## Stored data entries

* * *

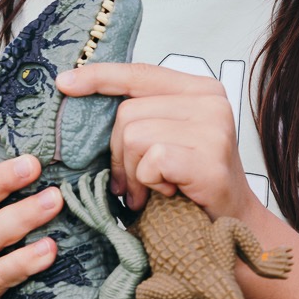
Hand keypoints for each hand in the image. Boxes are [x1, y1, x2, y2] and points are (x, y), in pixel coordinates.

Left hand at [54, 63, 256, 218]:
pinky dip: (150, 183)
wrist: (234, 225)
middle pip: (127, 112)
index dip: (99, 77)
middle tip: (135, 182)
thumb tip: (81, 98)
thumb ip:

* * *

Identify each line in the entries with the word "hand" and copy it.

Hand keypoints for each hand in the image. Boxes are [x1, y1, x2, y2] and points are (x, y), in pixel coordinates.
Left hand at [54, 63, 256, 218]:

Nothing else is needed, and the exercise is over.